Northern Ireland is my birth country, though it doesn’t feel like home in the way it once might have done. I’ve changed too much. I don’t quite fit there in the same way, and perhaps I never would again, even if I returned. Yet the other countries I’ve lived in don’t fully feel like home either, because I haven’t been able to put down permanent roots in them.

That leaves a person in a strange emotional position. No longer fully belonging where you came from, and never quite belonging completely where you are. There’s a kind of freedom in that, and I can feel that too. I’ve often said I could live anywhere for a few years, and I believe that. I’m introverted, which probably makes certain parts of adaptation easier. I don’t need a huge social circle immediately. I tend to reconnect first with my work, my routines, my own inner world, and then slowly, if there’s time and space, other connections begin to form.

So, I’m not someone who needs to feel deeply rooted in one permanent place. That’s part of what makes this more complicated. I can tolerate untetheredness quite well, and there are parts of it that even suit me. I like knowing I can adapt. I like the expansion that has come from living in different cultures. I like the part of me that has become more flexible, more observant, more aware of how many different ways there are to live. And still, repeated rebuilding takes something out of you.

It asks you to keep beginning again. To keep finding your place. To keep learning the ordinary things other people don’t even have to think about anymore. It asks you to leave people behind, to turn beloved places into memories, to adjust your identity around yet another version of life.

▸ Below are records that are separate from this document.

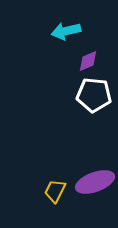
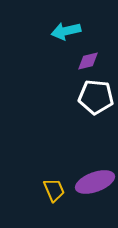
purple diamond: rotated 10 degrees clockwise
white pentagon: moved 2 px right, 2 px down
yellow trapezoid: moved 1 px left, 1 px up; rotated 130 degrees clockwise
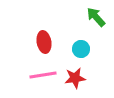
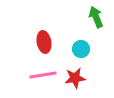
green arrow: rotated 20 degrees clockwise
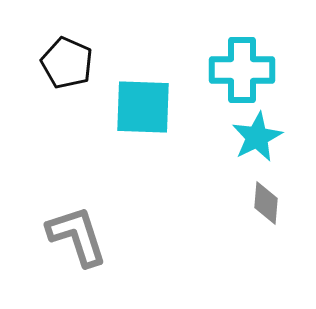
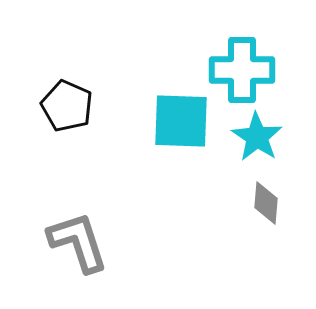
black pentagon: moved 43 px down
cyan square: moved 38 px right, 14 px down
cyan star: rotated 12 degrees counterclockwise
gray L-shape: moved 1 px right, 6 px down
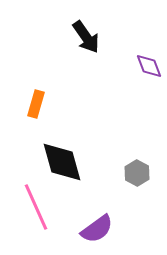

That’s where the emotional cost sits for me. Not in loathing this life. Not in wishing I’d never lived abroad. More in recognising that expansion and displacement can exist together. You can be grateful for the life you’ve lived and still feel tired from the amount of times you’ve had to rebuild it. You can enjoy the untetheredness and still feel the ache of not fully belonging anywhere.

I think this is why spaces like 1-1 Support & Healing Sessions can matter for women living abroad. Not because anything needs to be turned into a problem, rather because there’re layers to this life that often don’t have anywhere to go. The grief of leaving, the tiredness of adapting, the quiet loneliness, the identity shifts, the way your confidence changes when you’re always starting again. Sometimes it helps to have a space where all of that can be spoken without needing to make it sound better than it feels.

And sometimes there’s also a need to reconnect with the version of you that exists beyond any particular place. That’s where something like the Future You Activation creative visualisation feels relevant, because life abroad can scatter your sense of self across different countries, languages, homes, friendships, and losses. It can help to remember there is still a you underneath all the adapting, even if that you has been shaped by every place you’ve lived.

Because this life does change you. It widens you, and it unsettles you. It teaches you how to adapt, and it asks you to let go more often than you might want to. It gives you a bigger view of the world, and sometimes leaves you wondering where, exactly, you belong within it. And perhaps that’s the quiet truth many women abroad carry. You can build a beautiful life in more than one place, and still feel the weight of never fully belonging to any of them.